As my treatment progressed during the year 2009, I would discover a totally serendipitous and welcome side-effect of T3 therapy. By June 2009, I became conscious that my back no longer felt as painful and instable as it had. This was proved in Sep 2009, when I was slammed to the ground in a freak mountain-biking accident. My back did not go into spasm, and recovered fairly quickly. By Nov. 2009, I was no longer having any back pain or instability.

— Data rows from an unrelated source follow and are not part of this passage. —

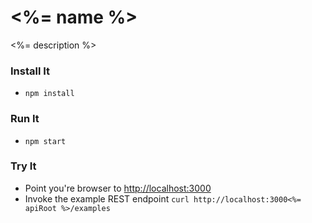 # <%= name %>

<%= description %>

### Install It
* `npm install`

### Run It
* `npm start`

### Try It
* Point you're browser to [http://localhost:3000](http://localhost:3000)
* Invoke the example REST endpoint `curl http://localhost:3000<%= apiRoot %>/examples`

I still had lingering effects from celiac-caused degeneration, which became obvious in Aug. 2009 when I had an osteoporosis evaluation requested by my regular doctor. He had become suspicious about whether the back problems were related to osteoporosis. The finding of bone density at 0.75 grams/square-centimeter in the neck of my right femur was clearly osteopenic and very close to osteoporosis. This was not a surprising finding; I was expecting a problem. A saliva test of adrenal function, also conducted in August, showed that my adrenals were still awakening in the middle of the night. This is a common effect of previous long-term hypothyroidism, which can be expected to gradually get better, and it has: sleep quality was continuing to improve through the end of 2009.
In Nov. 2009, the chiropractor who had been administering my decompression treatments was amazed at my progress. He had thought I was “fragile” when I started treatment with him in Oct 2008, but was now amazed at the increase in leg muscle strength when he tested me on his table. He was definitely interested in what T3 had done to me ... and probably a bit disappointed that I no longer need decompression treatments!